If, however, we can see Jesus dining with Paul, holding him in tender arms and calling him his beloved child, perhaps we can gain some deep insight into the nature of this God who chooses “the weak and foolish” from the perspective of the world to reveal the scope and character of our salvation. And perhaps we can come to believe deep down where we are wounded and bereft that we too are worthy of divine company at our tables, being held by tender arms of love and hearing those words, “You are my beloved child”—words which can bear us on the wings of love to heights of peace and belonging as we reach our potential as sons and daughters of the Living God.

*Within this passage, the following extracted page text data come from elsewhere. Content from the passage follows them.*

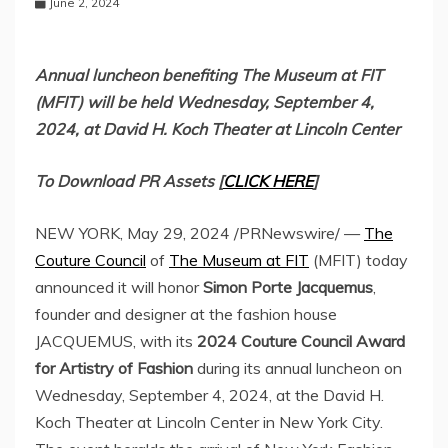
June 2, 2024
Annual luncheon benefiting The Museum at FIT
(MFIT) will be held
Wednesday, September 4,
2024
, at David H. Koch Theater at Lincoln Center
To Download PR Assets [
CLICK HERE
]
NEW YORK
,
May 29, 2024
/PRNewswire/ —
The
Couture Council
of
The Museum at FIT
(MFIT) today
announced it will honor
Simon Porte Jacquemus
,
founder and designer at the fashion house
JACQUEMUS, with its
2024 Couture Council Award
for Artistry of Fashion
during its annual luncheon on
Wednesday, September 4, 2024
, at the David H.
Koch Theater at Lincoln Center in
New York City
.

Who is the “Paul” who can reveal to you the smiling face of Jesus? What wounds and handicaps do you have which can be touched by the healing and loving presence of Christ? And do you really know that God is revealed in the wounds of this world—even in your wounds?

[I would invite you after reading this sermon to read I Corinthians 1:18-31. This is one of the most amazing passages in the New Testament. The church in Corinth had within it people who arrogantly claimed they were more spiritual than other Christians. The wealthy and intelligent in the church were taking advantage of and looking down on those whom they judged as poor, ignorant, and insignificant. Paul reminds them that the “weakness and foolishness of God” witnessed in the cross is stronger and wiser than all their strength and wisdom. And it is because of God’s “weakness and foolishness” that they have been chosen and affirmed. Paul writes, “God chose what is low and despised in the world, things that are not, to reduce to nothing things that are, so that no one might boast in the presence of God.” If you are like I am, you will have to read this passage many times before all of the profundity of these words sinks in and touches your heart.]